Measurement finally caught up
Measurement has historically been a weakness of experiential marketing. That has changed. Brands now track foot traffic, dwell time, social sharing, and sales attribution in real time. Coca-Cola's Brand Experience Predictor enables the company to evaluate consumer interest and predict engagement levels for activations before deployment. According to Influencer Marketing Hub, top experiential campaigns now report ROI ratios in the high single digits and into the double digits per dollar spent. The activation that previously had to be justified on brand equity grounds can now be justified on the basis of measurable customer acquisition costs. Experiential marketing is no longer the line item to defend. It is the line item to expand.
The annual fixture is the moat
The most durable activations are recurring fixtures. The American Express programming at the U.S. Open. The Heineken House at every Olympic Games. The Veuve Clicquot Polo Classic in Liberty State Park. The Moët & Chandon programming at the Australian Open. The Tiffany & Co. Blue Box Cafe at Harrods. Each has a date on the calendar where the activation happens. The customer plans her year around the date. The brand plans its year around the date. By year three, the activation has become a tradition. By year five, an anchor. By year ten, part of the event itself.

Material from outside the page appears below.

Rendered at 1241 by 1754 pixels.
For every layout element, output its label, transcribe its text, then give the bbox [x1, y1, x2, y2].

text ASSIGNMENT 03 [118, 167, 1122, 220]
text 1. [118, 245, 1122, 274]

The competitor that wants to displace these activations cannot do so by activating once. The competitor would need to commit to a multi-decade investment, which most marketing budgets are not structured to support. The recurring fixture is the moat. The brands still buying the billboard are competing on a surface where the audience has already moved on. The audience is looking at its phone, watching what happened at the activation last weekend, planning which activation to attend next weekend, and deciding which brand to buy from based on which one was at the activation they loved. For brand operators building 2026 budgets, the strategic priority is to identify cultural moments where the brand can establish a recurring physical presence. The brands that show up in the same place every year are the ones whose audiences eventually come looking for them.